T his journal does not allow the space, figures, and referencing necessary to adequately respond to the factual errors and logical fallacies (eg, insufficient natural light exposure is not a problem reducible to the nature of cataract implants) in Mainster and associates. We feel, however, that it is important to offer a more balanced, albeit space-limited, view than simply regarding thousands of empirical studies across a range of disciplines and expert opinions as “hype” for the purpose of industry profits.
First, and most obviously, not all research on this topic is funded by Industry. The authors offer no actual evidence that this area is more biased or “hyped” than any other category of medical device. The authors suggest, tu quoque, that counterviews are inherently biased (presumably by many of the companies they consult for) mostly to sell “premium lenses.” Research, whether publicly or industry-funded, can be biased by many motivations ; the source of funding is only one of them and often not the most significant.
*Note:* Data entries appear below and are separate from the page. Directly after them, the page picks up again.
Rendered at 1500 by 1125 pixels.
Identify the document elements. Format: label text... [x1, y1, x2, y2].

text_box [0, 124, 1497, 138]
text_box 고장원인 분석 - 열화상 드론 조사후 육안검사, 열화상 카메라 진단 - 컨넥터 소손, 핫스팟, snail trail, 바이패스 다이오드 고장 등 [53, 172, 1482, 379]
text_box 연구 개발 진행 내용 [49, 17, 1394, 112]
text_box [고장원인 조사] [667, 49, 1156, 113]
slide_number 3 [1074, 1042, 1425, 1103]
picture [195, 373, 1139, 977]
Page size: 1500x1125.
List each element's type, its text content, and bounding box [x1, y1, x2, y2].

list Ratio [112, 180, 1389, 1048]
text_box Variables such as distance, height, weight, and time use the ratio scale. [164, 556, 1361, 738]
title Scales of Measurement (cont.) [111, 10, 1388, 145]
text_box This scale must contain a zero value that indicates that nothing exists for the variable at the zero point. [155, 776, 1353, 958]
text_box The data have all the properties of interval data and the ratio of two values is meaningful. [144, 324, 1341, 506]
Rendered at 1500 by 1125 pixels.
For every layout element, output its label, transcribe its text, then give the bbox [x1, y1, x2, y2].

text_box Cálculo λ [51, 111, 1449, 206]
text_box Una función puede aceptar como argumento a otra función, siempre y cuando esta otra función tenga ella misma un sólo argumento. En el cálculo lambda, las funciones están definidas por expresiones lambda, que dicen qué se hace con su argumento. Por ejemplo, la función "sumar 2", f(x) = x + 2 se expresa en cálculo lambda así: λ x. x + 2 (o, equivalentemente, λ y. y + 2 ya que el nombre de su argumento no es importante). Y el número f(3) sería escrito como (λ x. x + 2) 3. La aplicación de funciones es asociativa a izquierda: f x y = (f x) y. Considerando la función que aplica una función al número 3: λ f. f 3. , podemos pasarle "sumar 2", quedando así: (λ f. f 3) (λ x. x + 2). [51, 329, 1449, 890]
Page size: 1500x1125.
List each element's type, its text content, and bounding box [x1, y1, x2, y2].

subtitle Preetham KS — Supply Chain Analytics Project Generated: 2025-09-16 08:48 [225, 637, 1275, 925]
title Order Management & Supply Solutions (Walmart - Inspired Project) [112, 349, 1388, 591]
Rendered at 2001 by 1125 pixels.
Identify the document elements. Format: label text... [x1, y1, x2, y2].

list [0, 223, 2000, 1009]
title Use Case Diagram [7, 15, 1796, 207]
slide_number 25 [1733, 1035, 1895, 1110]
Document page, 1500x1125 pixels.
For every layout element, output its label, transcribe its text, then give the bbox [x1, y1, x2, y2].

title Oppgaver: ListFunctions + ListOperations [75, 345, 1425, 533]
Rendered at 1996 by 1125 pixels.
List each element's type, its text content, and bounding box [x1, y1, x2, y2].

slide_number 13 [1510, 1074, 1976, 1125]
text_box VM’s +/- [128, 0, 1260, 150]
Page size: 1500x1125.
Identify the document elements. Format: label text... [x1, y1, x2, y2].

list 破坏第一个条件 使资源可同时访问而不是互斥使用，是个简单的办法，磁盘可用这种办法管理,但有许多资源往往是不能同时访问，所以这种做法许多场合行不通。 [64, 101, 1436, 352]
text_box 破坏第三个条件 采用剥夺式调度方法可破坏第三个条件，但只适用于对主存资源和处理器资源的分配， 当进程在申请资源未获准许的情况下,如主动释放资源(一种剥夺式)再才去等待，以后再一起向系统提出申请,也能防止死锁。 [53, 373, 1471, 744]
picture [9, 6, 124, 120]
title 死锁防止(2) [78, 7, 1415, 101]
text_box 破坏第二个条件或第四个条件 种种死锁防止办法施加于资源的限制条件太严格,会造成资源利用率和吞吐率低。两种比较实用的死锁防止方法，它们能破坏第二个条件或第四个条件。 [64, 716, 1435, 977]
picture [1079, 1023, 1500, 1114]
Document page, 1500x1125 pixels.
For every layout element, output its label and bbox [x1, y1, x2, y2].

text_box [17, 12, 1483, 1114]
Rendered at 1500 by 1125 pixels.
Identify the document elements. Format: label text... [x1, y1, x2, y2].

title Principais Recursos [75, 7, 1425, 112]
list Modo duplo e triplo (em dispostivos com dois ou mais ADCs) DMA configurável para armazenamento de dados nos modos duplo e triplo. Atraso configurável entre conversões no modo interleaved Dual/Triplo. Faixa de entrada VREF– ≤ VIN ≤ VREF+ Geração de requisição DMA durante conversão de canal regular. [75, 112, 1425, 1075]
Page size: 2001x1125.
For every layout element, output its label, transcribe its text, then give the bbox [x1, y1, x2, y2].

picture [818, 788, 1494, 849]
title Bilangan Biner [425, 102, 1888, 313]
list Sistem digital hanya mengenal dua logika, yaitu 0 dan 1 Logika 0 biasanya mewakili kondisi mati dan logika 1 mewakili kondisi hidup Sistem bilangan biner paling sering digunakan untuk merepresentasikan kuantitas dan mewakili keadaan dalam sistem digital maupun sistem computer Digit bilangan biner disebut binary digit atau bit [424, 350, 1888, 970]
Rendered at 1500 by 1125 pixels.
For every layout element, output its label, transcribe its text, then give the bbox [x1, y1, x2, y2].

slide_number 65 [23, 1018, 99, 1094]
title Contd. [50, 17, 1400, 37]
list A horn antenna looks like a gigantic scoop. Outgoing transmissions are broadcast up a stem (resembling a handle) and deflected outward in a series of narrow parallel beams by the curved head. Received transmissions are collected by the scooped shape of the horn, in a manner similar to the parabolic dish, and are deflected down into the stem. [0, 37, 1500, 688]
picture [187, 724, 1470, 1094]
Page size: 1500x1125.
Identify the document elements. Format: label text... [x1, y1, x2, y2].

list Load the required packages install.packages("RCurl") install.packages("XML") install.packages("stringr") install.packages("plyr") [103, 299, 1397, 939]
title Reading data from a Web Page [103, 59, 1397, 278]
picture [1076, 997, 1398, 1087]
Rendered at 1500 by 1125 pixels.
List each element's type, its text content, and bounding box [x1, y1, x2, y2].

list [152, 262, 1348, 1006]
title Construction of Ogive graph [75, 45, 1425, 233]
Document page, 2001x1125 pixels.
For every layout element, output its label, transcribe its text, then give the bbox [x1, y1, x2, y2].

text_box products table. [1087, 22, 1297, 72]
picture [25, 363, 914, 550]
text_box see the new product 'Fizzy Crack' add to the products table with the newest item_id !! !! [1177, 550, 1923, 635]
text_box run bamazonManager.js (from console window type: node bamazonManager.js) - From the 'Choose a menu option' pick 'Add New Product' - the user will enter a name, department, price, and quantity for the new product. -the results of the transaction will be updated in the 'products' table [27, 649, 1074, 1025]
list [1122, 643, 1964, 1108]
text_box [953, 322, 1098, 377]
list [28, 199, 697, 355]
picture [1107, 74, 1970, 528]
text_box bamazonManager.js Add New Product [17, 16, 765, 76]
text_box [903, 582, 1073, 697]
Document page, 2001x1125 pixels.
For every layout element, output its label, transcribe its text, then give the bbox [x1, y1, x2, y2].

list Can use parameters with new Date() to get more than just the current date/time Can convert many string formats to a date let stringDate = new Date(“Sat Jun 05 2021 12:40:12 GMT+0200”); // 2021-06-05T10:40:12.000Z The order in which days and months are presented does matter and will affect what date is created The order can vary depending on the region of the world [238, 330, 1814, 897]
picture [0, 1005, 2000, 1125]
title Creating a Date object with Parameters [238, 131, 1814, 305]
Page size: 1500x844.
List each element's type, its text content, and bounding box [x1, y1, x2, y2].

Mainster and associates make the basic argument that blue light–filtering (BLF) intraocular lenses (IOLs) (often called “natural” because they mimic the absorbance of an average young adult’s crystalline lens) are harmful and that implanting a perfectly clear lens in the older eye (more analogous to an infant) is a better strategy for optimal health and visual function. To make this somewhat counterintuitive argument, the authors first argue that blue light is healthy and therefore filtering is harmful. The blue light hazard (BLH) function is based on brief abnormally intense light exposures and, the authors argue, there is “no evidence” that long-term normal exposure leads to degenerative retinal change (note “long-term” starts in infancy, not at old age when a cataract is treated). This absence of evidence is, of course, based on the fact that long-term low-level light exposure is extremely difficult to obtain (especially prospectively): so, most scientists have to infer as they do with many issues that involve relating a single hard-to-quantify input to a complex endpoint that takes nearly a lifetime to develop. One can debate whether these inferences, which are based on a substantive confluence of evidence, are justified without assuming that they are a “marketing stratagem to alarm people.”
Mainster and associates also argue that BLF chromophores suppress blue light critical for good mental/physical health and for optimal scotopic and mesopic vision (note that even a BLF IOL means a significant increase in blue light when compared to the cataract it replaces). The authors omit an entire category of research on natural BLF chromophores like human macular pigment and the natural yellowing lens (ie, Would not the same argument apply?). A substantial proportion of short-wave light is often absorbed by these natural BLFs even in the very young eye (>1 log unit of optical density). This would be an issue if the visual system was simply a passive detector unable to adjust sensitivity but the system can, of course, adapt to varying light levels.
The authors also argue, again counterintuitively, that filtering blue light (unlike sunglasses) does not reduce glare issues focusing only on some laboratory tests of glare disability (GD) (they do not address other aspects of glare). The authors argue that a BLF cannot influence GD because the light source (eg, the sun) has “exactly” the same spectral characteristics as the target image that the subject is trying to see (eg, an object in the line of sight). The sun (like the xenon sources used in the psychophysical studies) is a common source of glare in the real world and contains a significant amount of blue light (as does blue sky light) and is off-axis. Target images in the real world (objects in the line of sight), are often mid- to long-wave (blue objects are relatively rare in nature ). It has been argued for nearly a century that natural intraocular BLF chromophores in many species evolved to reduce the deleterious effects of glare, and this has been shown in dozens of clinical trials.
Perhaps a more correct view is less ad hominem and does not lead to such a false dichotomy (hazard or hype). Blue light and BLF filtering is like light (and many aspects of lifestyle) in general: it is good, bad, or innocuous depending on the circumstances. Human vision is highly adaptable for this very reason: blue light filtering is just one additional strategy.
This study received no funding. Financial Disclosures: Billy Hammond currently serves as a consultant for (and has conducted research funded by) Alcon Industries and Johnson and Johnson Vision Care. Lisa Renzi-Hammond serves as a consultant for (and has conducted research funded by) Johnson and Johnson Vision Care. All authors attest that they meet the current ICMJE criteria for authorship.